Totsa has unloaded the majority of volumes, representing about 85% of November's sales, coinciding with the end of French refinery strikes last month.

The return of prompt availability has weighed on physical values, with cash premiums over swaps falling to $42/mt by Friday, from over $100/mt last week.

Stocks have ticked up at the same time, with independently-held gasoline in the ARA region hitting a five-week high 1.27 million tonnes as of 17 November.

US stocks also ticked up, climbing 1.1% from an 8-year low at the end of October to 207.9 million barrels as of 11 November.

Naphtha

Demand from the European gasoline blending pool has softened owing to a fall in transatlantic exports amid a drop-off in US demand.
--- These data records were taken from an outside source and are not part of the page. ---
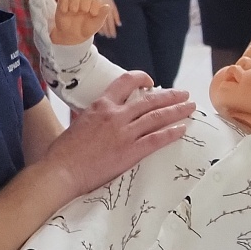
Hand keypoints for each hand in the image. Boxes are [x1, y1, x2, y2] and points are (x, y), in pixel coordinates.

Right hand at [43, 73, 192, 194]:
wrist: (61, 171)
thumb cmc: (64, 151)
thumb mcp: (78, 123)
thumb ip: (94, 116)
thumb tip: (99, 116)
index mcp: (101, 105)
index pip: (125, 82)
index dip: (141, 78)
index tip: (151, 81)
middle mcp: (115, 115)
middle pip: (149, 100)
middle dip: (170, 95)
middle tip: (184, 94)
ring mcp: (124, 133)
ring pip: (157, 117)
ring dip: (177, 111)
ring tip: (190, 107)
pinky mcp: (130, 152)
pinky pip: (156, 140)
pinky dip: (171, 133)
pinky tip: (182, 129)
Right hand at [50, 0, 116, 41]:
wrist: (72, 36)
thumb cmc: (86, 29)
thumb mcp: (96, 24)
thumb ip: (102, 15)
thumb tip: (107, 6)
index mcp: (94, 4)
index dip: (96, 5)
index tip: (93, 14)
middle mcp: (84, 0)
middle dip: (86, 2)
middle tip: (84, 11)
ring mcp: (74, 0)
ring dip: (75, 0)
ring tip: (74, 11)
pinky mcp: (63, 2)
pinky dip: (64, 2)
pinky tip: (65, 11)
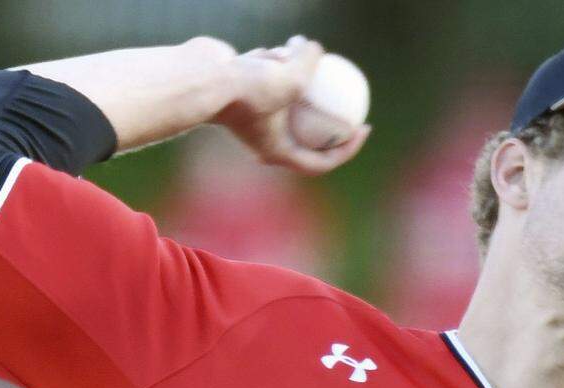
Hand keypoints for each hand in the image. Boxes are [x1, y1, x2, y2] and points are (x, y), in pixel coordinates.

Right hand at [214, 35, 370, 174]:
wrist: (200, 79)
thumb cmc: (246, 89)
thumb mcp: (293, 78)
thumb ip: (311, 63)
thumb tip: (318, 49)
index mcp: (277, 152)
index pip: (320, 161)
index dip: (347, 149)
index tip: (362, 127)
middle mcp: (264, 137)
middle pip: (307, 130)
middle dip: (326, 111)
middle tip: (347, 96)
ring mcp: (253, 115)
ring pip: (287, 98)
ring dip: (297, 76)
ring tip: (302, 56)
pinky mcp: (243, 94)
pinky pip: (268, 80)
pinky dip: (275, 67)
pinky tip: (277, 49)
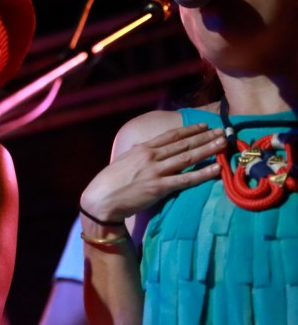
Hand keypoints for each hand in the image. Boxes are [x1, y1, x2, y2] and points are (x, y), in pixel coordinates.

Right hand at [81, 123, 226, 221]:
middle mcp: (151, 156)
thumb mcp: (124, 160)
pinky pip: (186, 179)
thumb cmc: (110, 181)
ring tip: (224, 144)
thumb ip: (137, 153)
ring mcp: (156, 171)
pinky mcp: (159, 187)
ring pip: (188, 158)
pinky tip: (216, 169)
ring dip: (208, 150)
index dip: (189, 130)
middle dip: (205, 137)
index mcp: (142, 148)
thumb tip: (145, 149)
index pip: (171, 136)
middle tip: (223, 132)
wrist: (101, 199)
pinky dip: (203, 173)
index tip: (204, 126)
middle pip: (184, 144)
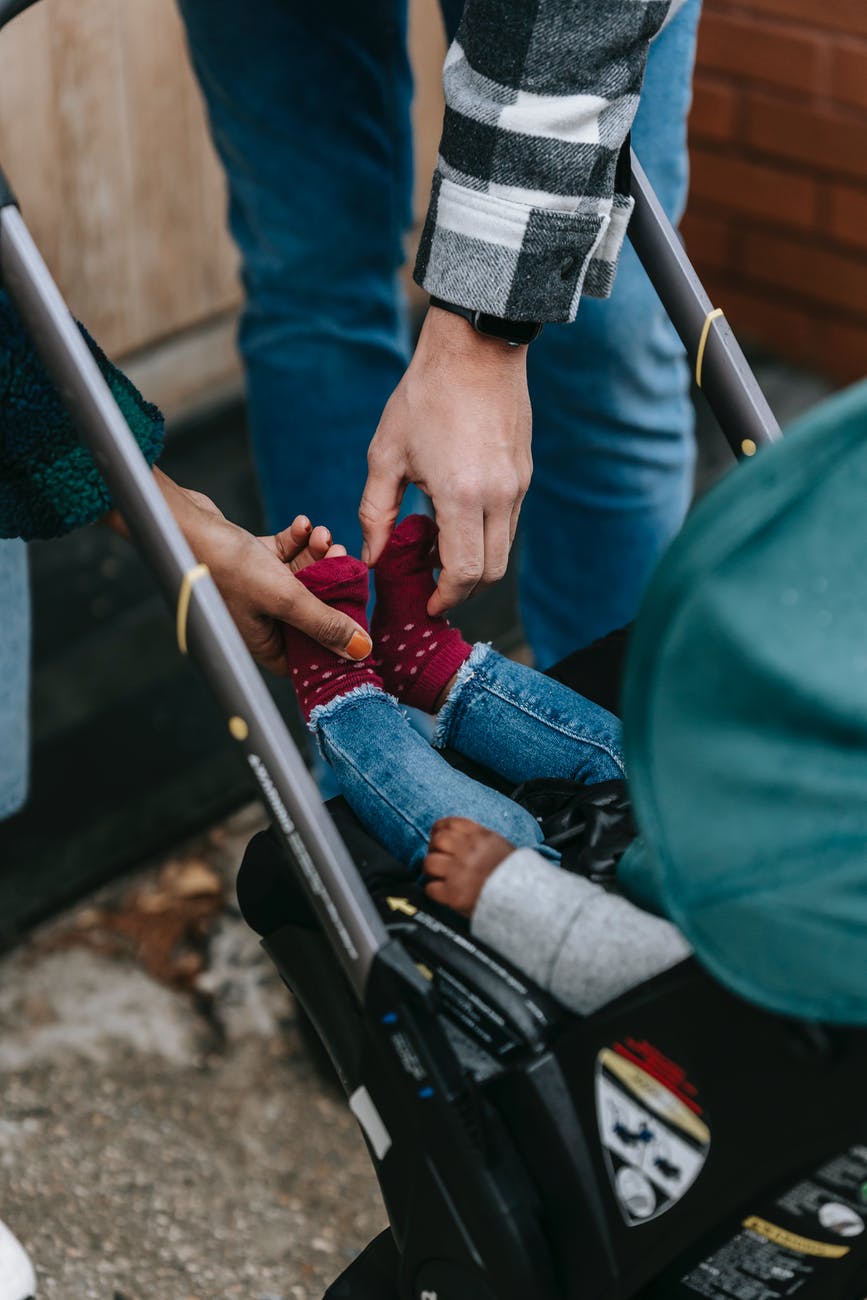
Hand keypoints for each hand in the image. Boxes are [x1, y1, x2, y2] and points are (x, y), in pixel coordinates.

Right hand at [110, 472, 371, 674]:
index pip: (308, 654)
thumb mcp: (286, 597)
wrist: (183, 523)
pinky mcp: (250, 561)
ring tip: (323, 535)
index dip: (335, 639)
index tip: (358, 617)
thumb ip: (325, 623)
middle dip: (330, 582)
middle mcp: (259, 620)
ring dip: (316, 554)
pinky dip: (296, 540)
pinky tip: (301, 524)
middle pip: (310, 611)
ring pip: (300, 578)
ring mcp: (254, 590)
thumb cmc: (226, 567)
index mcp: (262, 643)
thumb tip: (361, 651)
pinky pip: (284, 555)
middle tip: (343, 557)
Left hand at [359, 306, 531, 614]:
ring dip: (473, 563)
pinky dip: (484, 537)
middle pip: (490, 572)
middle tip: (431, 588)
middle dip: (461, 589)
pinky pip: (508, 524)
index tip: (427, 603)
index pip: (463, 572)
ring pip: (502, 550)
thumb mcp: (386, 454)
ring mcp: (518, 486)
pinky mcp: (524, 475)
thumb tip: (374, 558)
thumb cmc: (423, 396)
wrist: (476, 348)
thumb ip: (376, 513)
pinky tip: (453, 521)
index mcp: (461, 494)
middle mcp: (499, 497)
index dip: (445, 596)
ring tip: (436, 550)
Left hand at [422, 817, 515, 916]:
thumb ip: (478, 838)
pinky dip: (433, 890)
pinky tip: (442, 892)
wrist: (524, 900)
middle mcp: (468, 852)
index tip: (437, 835)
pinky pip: (430, 888)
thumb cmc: (513, 875)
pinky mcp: (453, 895)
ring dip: (431, 870)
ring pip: (430, 862)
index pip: (450, 823)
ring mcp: (459, 873)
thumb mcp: (499, 845)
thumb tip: (458, 835)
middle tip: (439, 858)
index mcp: (481, 837)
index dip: (439, 829)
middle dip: (434, 849)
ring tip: (439, 876)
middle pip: (437, 840)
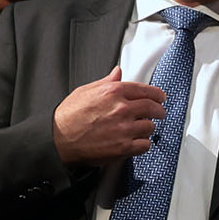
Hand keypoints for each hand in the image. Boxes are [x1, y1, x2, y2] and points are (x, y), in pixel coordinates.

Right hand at [51, 66, 166, 167]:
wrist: (57, 140)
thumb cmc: (67, 116)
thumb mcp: (85, 91)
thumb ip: (106, 82)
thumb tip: (117, 72)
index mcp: (113, 92)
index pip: (145, 90)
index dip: (157, 94)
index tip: (160, 97)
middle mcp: (121, 109)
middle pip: (153, 108)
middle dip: (159, 110)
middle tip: (159, 113)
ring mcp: (124, 129)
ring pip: (150, 127)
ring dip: (148, 128)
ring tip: (141, 129)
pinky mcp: (123, 147)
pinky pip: (145, 145)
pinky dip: (143, 144)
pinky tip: (136, 141)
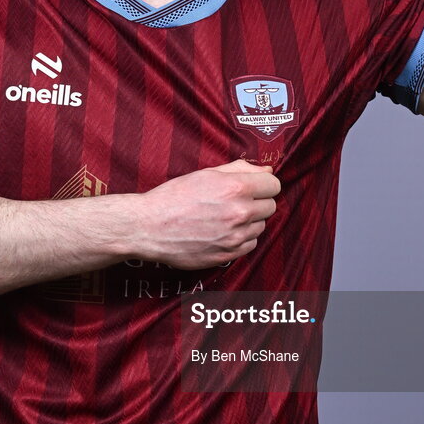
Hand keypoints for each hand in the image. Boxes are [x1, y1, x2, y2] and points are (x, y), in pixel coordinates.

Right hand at [134, 160, 280, 269]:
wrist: (149, 227)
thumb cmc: (174, 196)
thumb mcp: (206, 174)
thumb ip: (241, 169)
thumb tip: (267, 170)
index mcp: (236, 188)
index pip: (273, 185)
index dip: (264, 184)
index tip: (254, 186)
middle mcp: (240, 212)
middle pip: (270, 206)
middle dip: (257, 202)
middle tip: (236, 201)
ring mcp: (235, 237)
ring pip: (261, 226)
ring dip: (250, 221)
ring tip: (225, 216)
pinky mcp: (228, 255)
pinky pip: (250, 245)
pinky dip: (242, 238)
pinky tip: (223, 231)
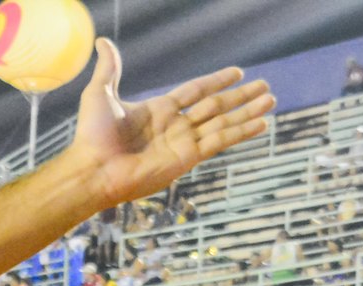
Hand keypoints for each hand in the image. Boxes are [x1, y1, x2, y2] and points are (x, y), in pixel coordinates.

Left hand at [67, 39, 275, 209]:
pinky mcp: (187, 159)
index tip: (237, 72)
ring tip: (270, 100)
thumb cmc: (92, 136)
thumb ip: (109, 68)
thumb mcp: (100, 93)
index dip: (216, 81)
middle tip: (265, 86)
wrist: (92, 169)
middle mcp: (174, 126)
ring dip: (247, 112)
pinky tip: (260, 124)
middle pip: (215, 106)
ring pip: (223, 123)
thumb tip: (103, 40)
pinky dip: (241, 132)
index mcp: (158, 110)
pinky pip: (220, 142)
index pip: (195, 91)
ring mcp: (182, 143)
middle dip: (240, 97)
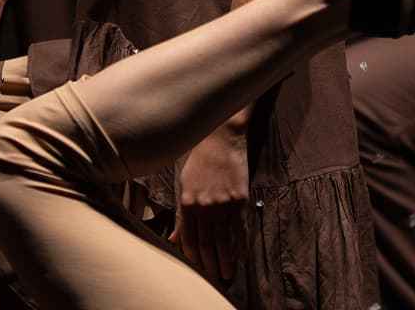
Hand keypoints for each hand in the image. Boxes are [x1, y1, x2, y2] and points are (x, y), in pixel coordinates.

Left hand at [173, 124, 249, 286]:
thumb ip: (180, 214)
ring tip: (227, 273)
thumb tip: (174, 239)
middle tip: (214, 277)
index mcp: (187, 202)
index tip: (198, 268)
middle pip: (207, 243)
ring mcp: (224, 203)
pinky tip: (240, 255)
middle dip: (210, 263)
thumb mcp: (183, 183)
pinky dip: (240, 244)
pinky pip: (239, 227)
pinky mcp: (239, 198)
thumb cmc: (197, 158)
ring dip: (226, 259)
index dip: (194, 256)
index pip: (190, 238)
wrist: (221, 136)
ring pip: (224, 239)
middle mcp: (205, 206)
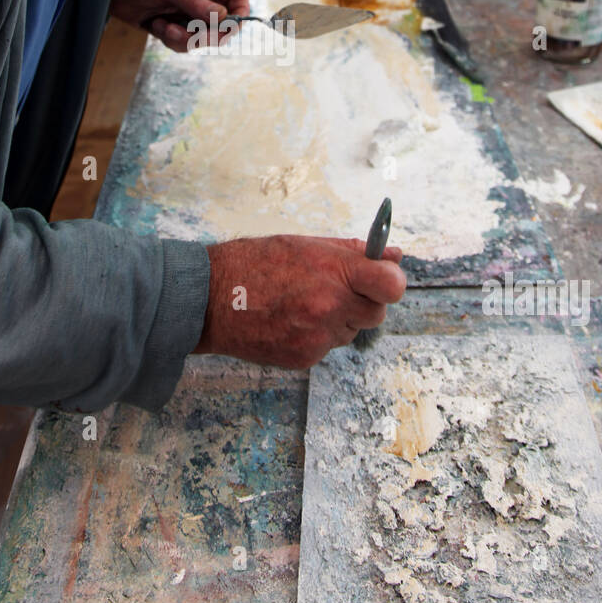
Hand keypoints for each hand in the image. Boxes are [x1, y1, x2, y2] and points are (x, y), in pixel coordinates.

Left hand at [110, 0, 249, 52]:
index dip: (241, 10)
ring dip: (184, 39)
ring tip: (163, 26)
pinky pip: (183, 44)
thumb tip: (223, 17)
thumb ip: (195, 2)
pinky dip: (170, 40)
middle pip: (224, 24)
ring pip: (203, 39)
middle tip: (192, 35)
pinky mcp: (174, 28)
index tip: (232, 25)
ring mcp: (188, 15)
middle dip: (208, 34)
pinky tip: (155, 25)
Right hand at [196, 235, 406, 366]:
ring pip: (351, 331)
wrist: (208, 298)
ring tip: (302, 302)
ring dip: (338, 318)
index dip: (391, 281)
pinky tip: (290, 319)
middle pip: (377, 313)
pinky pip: (327, 346)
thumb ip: (352, 251)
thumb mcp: (305, 244)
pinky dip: (316, 334)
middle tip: (336, 288)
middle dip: (363, 301)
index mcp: (334, 272)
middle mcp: (330, 307)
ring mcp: (318, 337)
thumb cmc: (253, 263)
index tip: (383, 278)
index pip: (393, 285)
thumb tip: (393, 255)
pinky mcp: (305, 358)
Naphtha refining margins hit 4-month highs this week at -$12.66/b against ICE Brent in northwest Europe by Friday's cash close and -$8.57/b in Asia.

It has pushed the gasoline-naphtha spread in Europe to around $22/b in the physical market (Eurobob barges – naphtha cargoes NWE) and below $17/b on the paper (M1 swaps), its lowest on both since April.

A narrower spread indicates a shift in demand away from the gasoline pool towards the petrochemical sector, especially in Asia.

Asian crackers are due back online this month after maintenance, with India's largest refiner - Indian Oil Corp - saying it was seeing a rise in in the country's petrochemical demand.

Regional stocks have been falling steadily for some time, with light-end inventories in Singapore at a seven-month low 13.2 million barrels this week.

Light distillate stocks in Fujairah also fell last week, down 6% to 6.8 million barrels, driven by lower exports.

According to the IEA, naphtha exports from Fujairah last month totalled 160,000 bpd – the highest since at least 2017 –  most of it likely heading to Asia.

The main drag on regional petrochemical demand has been sluggish economic growth in China, as it continues with its zero-Covid policy.

But as China's refineries ramp up to meet higher product export quotas, petrochemical demand has increased.

Supply has simultaneously tightened on a heavy European maintenance schedule and the loss of French refinery output for most of October because of industrial action.

Europe is still importing around half its naphtha from Russia, which it will have to replace after sanctions begin on 5 February.

Paper markets are pricing in an increasingly tight market, with backwardation on M1/M2 naphtha swaps up to $6/mt this week for the first time in six weeks.

Propane

Petchem demand has helped pull propane cracks higher this week, firming over $8/b on the week to a two-month high -$40.35/b by Friday's close.

Colder weather in Europe and the US has added further support for heating demand, although stocks remain plentiful going in to the winter months.